In this way, he moved closer to the objective of supporting the students in their individual mathematical competences, however, this also resulted in the students not participating in classroom discourse about mathematics and not being able to practice and develop their subject and educational language. Leuders and Prediger (2012) considered this one-sided focus, which results in structural–methodological differentiation and complete individualization with weekly/work plans of various levels, to be alarming from the perspective of mathematics education. They suggest that such teaching strategies cannot meet the central criteria for instructional quality due to the neglect of social and communicative elements. Moreover, for ease of implementation, considerable sacrifices are made at the cognitive level in terms of content-related demands of the lessons. For example, it is much easier to completely individualize incomprehensible procedural cramming than a cognitively demanding and substantial examination of mathematical concepts. Drawing upon the work of Sullivan (2015), we suggest that Mr. Lee's differentiation approach should not be evaluated negatively per se. However, it would be necessary to allow students to have at least some common core experiences that can form the basis for later discussions, in which students can practice their social and communication skills. This would also reduce the negative consequences for the students’ transition to mainstream classes, which Mr. Lee reflects on in the interview, and enable his students to cope better with classroom approaches in mainstreaming.
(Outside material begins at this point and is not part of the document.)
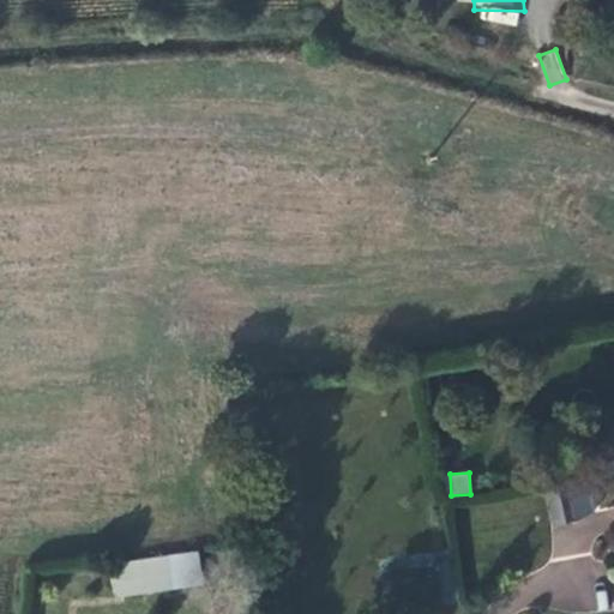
[(567,521),(588,518),(583,488),(563,491),(567,521)]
Example 3—First step toward translanguaging practices in mathematics lessons

Mrs. Mohammadi had immigrated to Germany several years ago. She spoke Farsi, German, and English and had a basic knowledge of Arabic. In the classroom, her language skills proved to be very useful as many of her students spoke Arabic, Farsi, or basic English (see Lüssenhop & Stuhlmann, 2023). The strategies used by her exemplify the argument that multilingual teachers are more likely to value and incorporate their students’ multilingual repertoires in mathematics learning. This practice not only helps students to access mathematical content or German-language tasks but also shows appreciation for the students and facilitates translanguaging practices. For example, Mrs. Mohammadi facilitated language comparisons in the lessons by actively clarifying the meanings of mathematical words in students’ L1. She also hung up a multilingual vocabulary list, on which she wrote words in different languages and scripts, and then discussed these words with her students (language comparison). Furthermore, she grouped students in language-homogenous groups and encouraged them to use their L1 to access mathematical content and solve mathematical problems.
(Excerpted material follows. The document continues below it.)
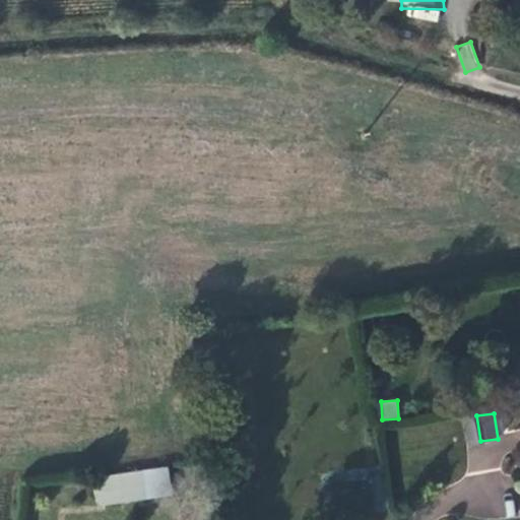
[(468,444),(479,441),(472,415),(461,418),(468,444)]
The beginnings of a translanguaging practice were also evident in Mrs. Schroeder's case. She did not directly initiate this practice or refer to it as translanguaging, but it was permitted and appreciated despite her own monolingualism:

And the nice thing about the migrant class is that they help each other. If one of them sees that the other one can’t do it well, he immediately sits down, asks, “Can I sit down?,” and then they try to speak in a kind of language mix … they speak different languages.
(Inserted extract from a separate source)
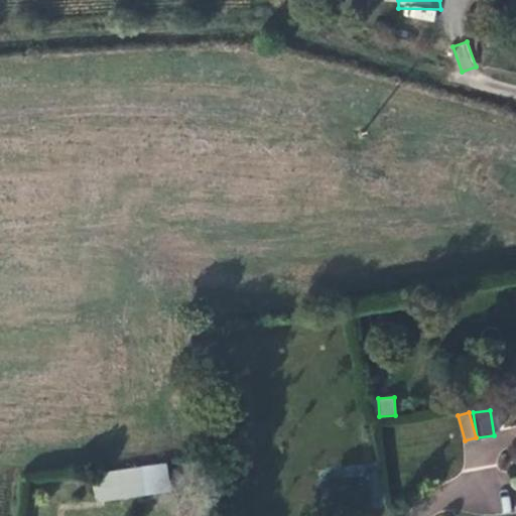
[(182,489),(179,461),(105,470),(107,498),(182,489)]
These practices enable the promotion of the inclusion of translanguaging in the mathematics classroom and could be included in other teachers’ classrooms as well. Mrs. Mohammadi's strategies illustrate that multilingual teachers can support students’ transition into the school system because migrant teachers’ support can have an identity-building function for students. Meyer (2004) recommends that assistance from other persons with special competence be used for individual support of diverse student bodies.